What is the process to transfer the shares of a company in New York?

The main formalities depend on the form of the companies:

Corporation:

  • specific requirements for share transfer, if any, typically set out in target’s organizational documents (e.g., certificate of incorporation, charter or by-laws) or shareholders’ agreement.
  • share transfer typically accomplished through Seller’s delivery to Buyer of relevant stock certificate stock power signed Seller.
  • transfer to be recorded in target’s stock ledger.

Limited liability company (LLC) and Partnerships:

  • specific requirements for transfer of LLC membership (or partnership) interests typically set out in LLC’s operating agreement (or partnership agreement).
  • if membership interests are “certificated,” the transfer procedure is similar to transfer of shares in a corporation.
  • if membership interests are not certificated, the transfer is accomplished through an assignment of the membership interests, typically accompanied by an amendment of the LLC’s operating agreement to reflect the preferences of Buyer (as the new owner of the LLC).

What is the process to transfer the assets/business of a company in New York?

  • The APA will require various specific transfer documents at the closing depending on the types of assets being transferred, such as a deed (for real property), a bill of sale (for other tangible assets), an assignment of contracts (for certain assumed contracts), and filings with the patent office (USPTO) to reflect assignment of intellectual property.
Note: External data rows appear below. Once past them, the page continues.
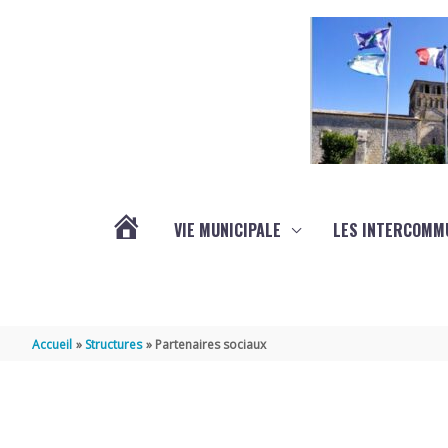
Aller au contenu
Aller au pied de page
VIE MUNICIPALE
LES INTERCOMM
ACTUALITÉS
Accueil
Structures
Partenaires sociaux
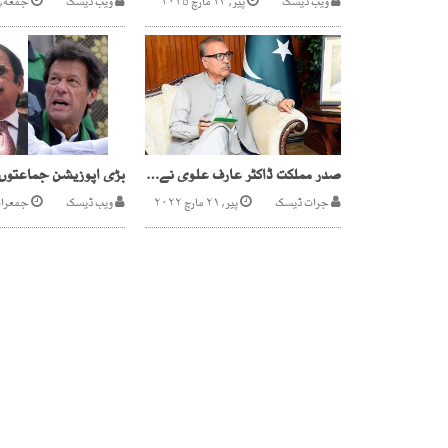
ویب ڈیسک
پیر, ۲۴ مارچ ۲۰۲۵
ویب ڈیسک
جمعه, ۲۸ فروری ۲۰۲۵
صدر مملکت ڈاکٹر عارف علوی نے آرٹیکل 63 اے کی تشریح کیلئے ریفرنس سپریم کورٹ بھجوانے کی منظوری دے دی
جرات ڈیسک
پیر, ۲۱ مارچ ۲۰۲۲
ویب ڈیسک
جمعرات, ۱۶ مئی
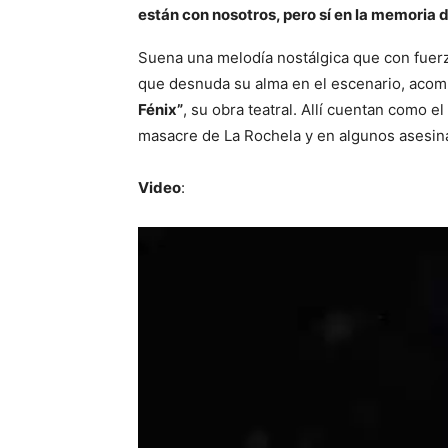
están con nosotros, pero sí en la memoria
Suena una melodía nostálgica que con fuerza
que desnuda su alma en el escenario, aco
Fénix”
, su obra teatral. Allí cuentan como e
masacre de La Rochela y en algunos asesina
Video
:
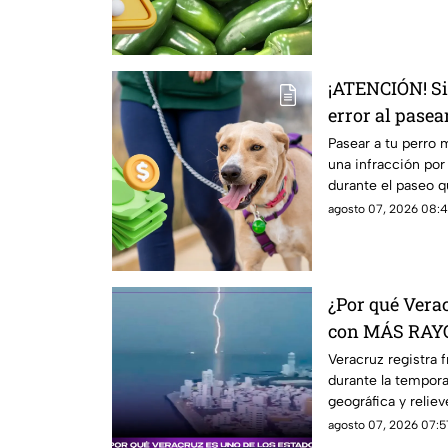
¡ATENCIÓN! Si
error al pasea
multado
Pasear a tu perro m
una infracción por
durante el paseo qu
agosto 07, 2026 08:4
¿Por qué Verac
con MÁS RAYO
Veracruz registra 
durante la tempora
geográfica y relie
son tan comunes.
agosto 07, 2026 07:5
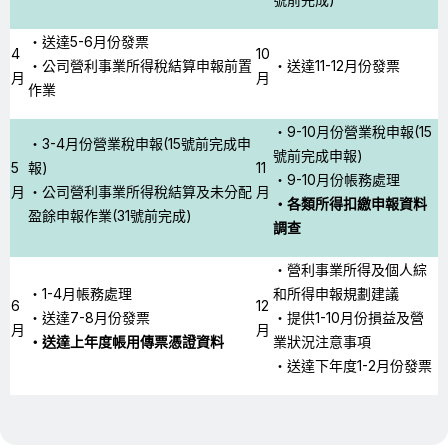
・送達5-6月份發票
4
10
・公司營利事業所得稅結算申報前置
・送達11-12月份發票
月
月
作業
・9-10月份營業稅申報(15
・3-4月份營業稅申報(15號前完成申
號前完成申報)
5
報)
11
・9-10月份帳務處理
月
・公司營利事業所得稅結算及未分配
月
・各類所得扣繳申報資料
盈餘申報作業(31號前完成)
調查
・營利事業所得及個人綜
・1-4月帳務處理
和所得申報規劃建議
6
12
・送達7-8月份發票
・提供1-10月份損益及營
月
月
・送達上年度帳用傳票憑證資料
業狀況注意事項
・送達下年度1-2月份發票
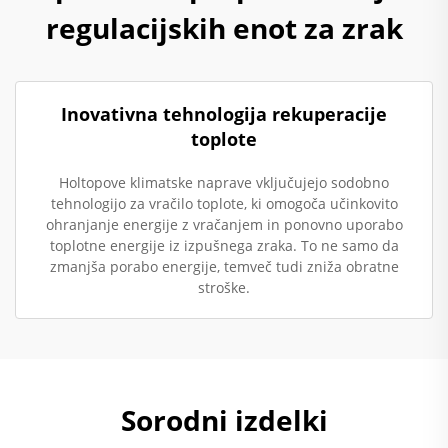
regulacijskih enot za zrak
Inovativna tehnologija rekuperacije
toplote
Holtopove klimatske naprave vključujejo sodobno
tehnologijo za vračilo toplote, ki omogoča učinkovito
ohranjanje energije z vračanjem in ponovno uporabo
toplotne energije iz izpušnega zraka. To ne samo da
zmanjša porabo energije, temveč tudi zniža obratne
stroške.
Sorodni izdelki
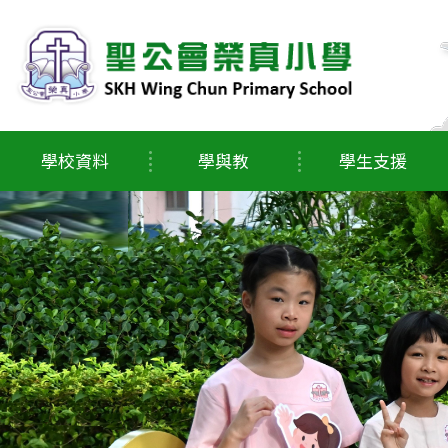
學校資料
學與教
學生支援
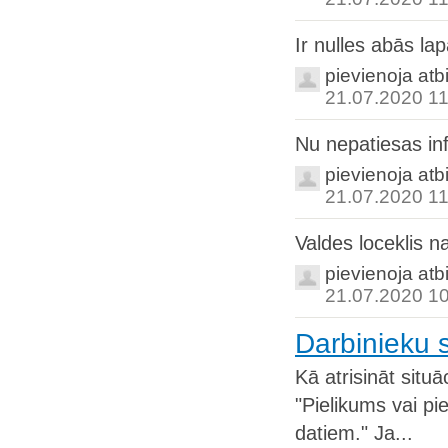
Ir nulles abās lap
pievienoja atb
21.07.2020 11
Nu nepatiesas in
pievienoja atb
21.07.2020 11
Valdes loceklis n
pievienoja atb
21.07.2020 1
Darbinieku s
Kā atrisināt situā
"Pielikums vai p
datiem." Ja...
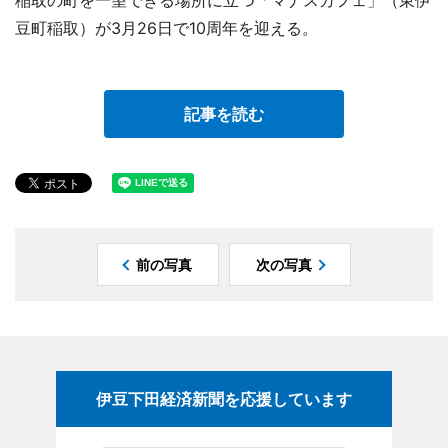
稲取の町を一望できる場所に立つ「マナスカフェ」（東伊
豆町稲取）が3月26日で10周年を迎える。
記事を読む
前の写真
次の写真
伊豆下田経済新聞を応援しています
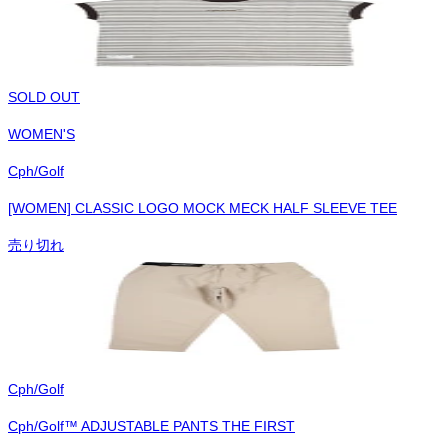
SOLD OUT
WOMEN'S
Cph/Golf
[WOMEN] CLASSIC LOGO MOCK MECK HALF SLEEVE TEE
売り切れ
Cph/Golf
Cph/Golf™︎ ADJUSTABLE PANTS THE FIRST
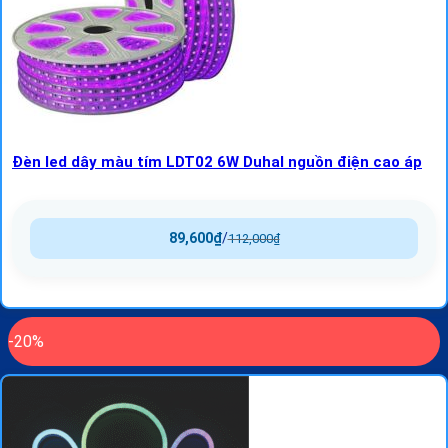
Đèn led dây màu tím LDT02 6W Duhal nguồn điện cao áp
89,600
₫
/
112,000
₫
-20%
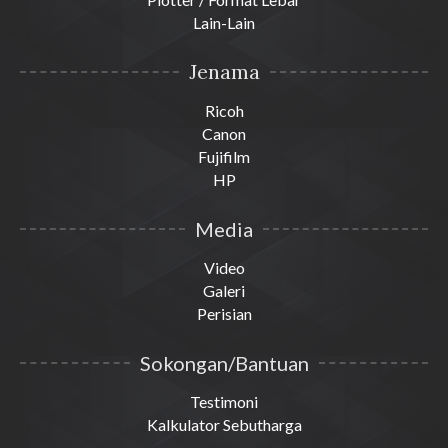
Lain-Lain
Jenama
Ricoh
Canon
Fujifilm
HP
Media
Video
Galeri
Perisian
Sokongan/Bantuan
Testimoni
Kalkulator Sebutharga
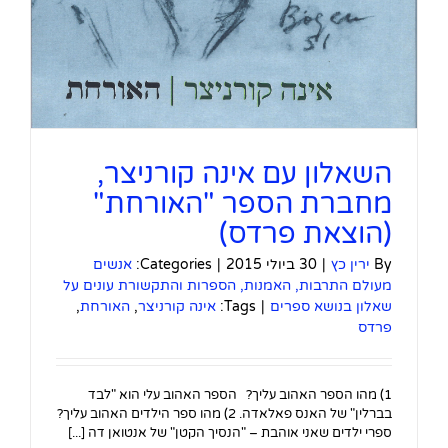
השאלון עם אינה קורניצר,
מחברת הספר "האורחת"
(הוצאת פרדס)
By
ירין כץ
|
30 ביולי 2015
|
Categories:
אנשים
מעולם התרבות, האמנות, הספרות והתקשורת עונים על
שאלון בנושא ספרים
|
Tags:
אינה קורניצר
,
האורחת
,
פרדס
1) מהו הספר האהוב עליך? הספר האהוב עלי הוא "לבד
בברלין" של האנס פאלאדה. 2) מהו ספר הילדים האהוב עליך?
ספרי ילדים שאני אוהבת – "הנסיך הקטן" של אנטואן דה [...]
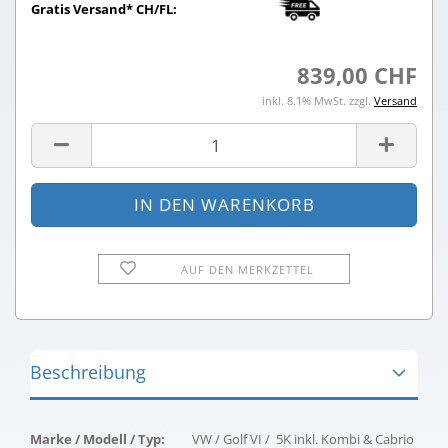
Gratis Versand* CH/FL:
839,00 CHF
inkl. 8.1% MwSt. zzgl.
Versand
AUF DEN MERKZETTEL
Beschreibung
Marke / Modell / Typ:
VW / Golf VI / 5K inkl. Kombi & Cabrio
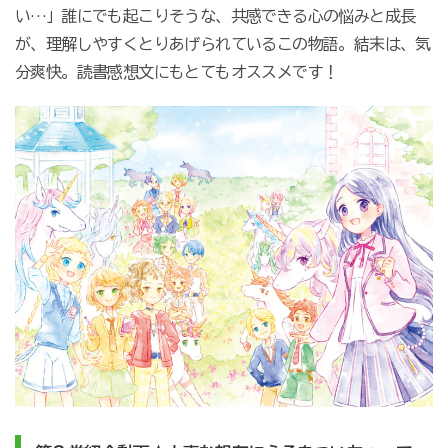
い…」誰にでも起こりそうな、共感できる心の悩みと成長
が、理解しやすくとりあげられているこの物語。結末は、気
分爽快。読書感想文にもとてもオススメです！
There may be additional formalities involved in transfer of employees.

What are the transfer taxes for a share deal in New York?

  • Seller will be responsible for income tax on gain, at capital gains rates (if Seller held the stock for more than a year) or at ordinary income rates (if Seller held the stock for less than a year).
  • State-level stock and/or business transfer taxes may also apply.
  • On the sale of a controlling interest in an entity that holds real property, real estate transfer taxes may apply (even though it is a share transfer). Such transfer taxes are typically the responsibility of Seller, but it depends on the State. If Seller is foreign, Buyer may also be subject to withholding tax obligations under FIRPTA.

What are transfer taxes for an asset deal in New York?

  • Seller (or, if the Seller is an entity disregarded for tax purposes, then the taxpaying parent) will typically owe income tax on the gain over the cost basis.
  • Buyer typically receives assets on a cost basis, often resulting in a “step-up” in basis to fair market value.
  • State-level sales and use taxes and/or business transfer taxes may also apply.
  • Real estate transfer taxes are charged by some states, cities, counties and municipalities. If seller is foreign, buyer may also be subject to withholding tax obligations under FIRPTA.